According to Edelkis Rodríguez Moya, head of results area two and director of the Center for Environmental Studies and Services of Villa Clara, to date, concrete actions have been developed in the people’s council to reduce the effects of mean sea level rise, strong winds during hurricanes, and the penetration of the salt wedge, just to name a few.

One of the priorities, he commented, is the recovery of 15 hectares (ha) of mangrove (mostly red), of which more than 11 have already been worked, with the aim of reestablishing the mangrove strip as the first barrier on land. that avoids the strong penetrations of the sea and, therefore, the impacts on houses and other socio-economic facilities.

He added that, based on a collaboration agreement with the Hydraulic and Community Resources companies, and the Urban Agriculture system in Caibarién, intervention is being made in the canals (which act as a drainage system in the city) to clean them and allow the correct water circulation; an alliance that has made it possible to close cycles, since the organic matter that is extracted from the trenches is distributed through the “organopónicos” and resilient patios to be used as natural fertilizer.

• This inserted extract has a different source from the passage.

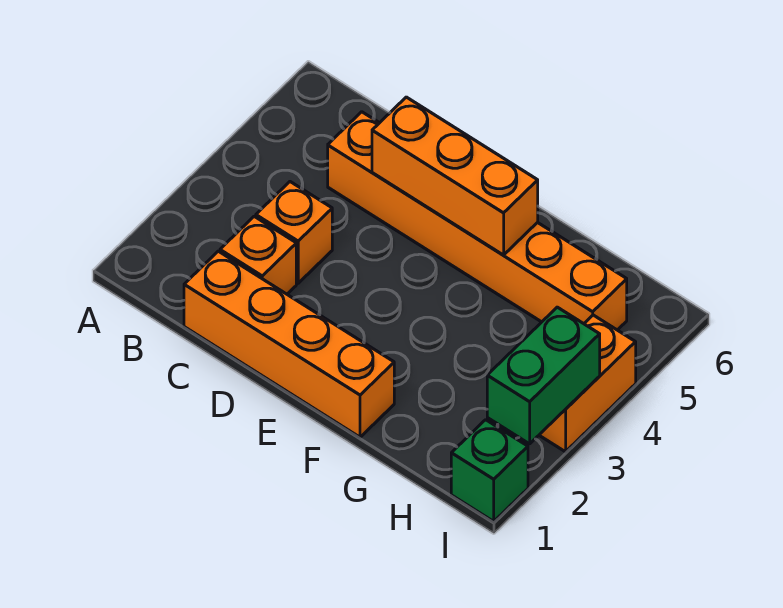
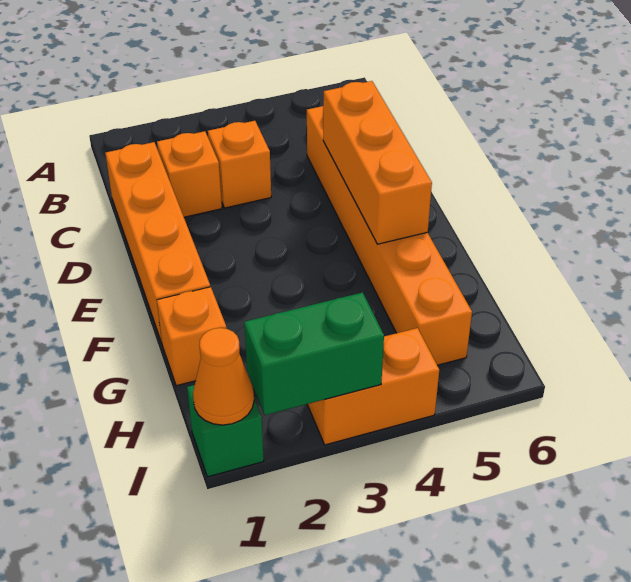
none -> orange 1x1 brick [157,287,226,386]
none -> orange 1x1 cone [193,328,254,425]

Funded by the European Union, through the Integral Alliance for Climate Change, the International Coastal Resilience Project began in Villa Clara as a result of the increased needs after Hurricane Irma.

The initiative, which should conclude in the province at the end of this year, still envisions for the next stage the strengthening of the water harvest and the installation of a semi-automatic weather station in Cayo Santamaría, which provides real-time information on climatic coastal variables.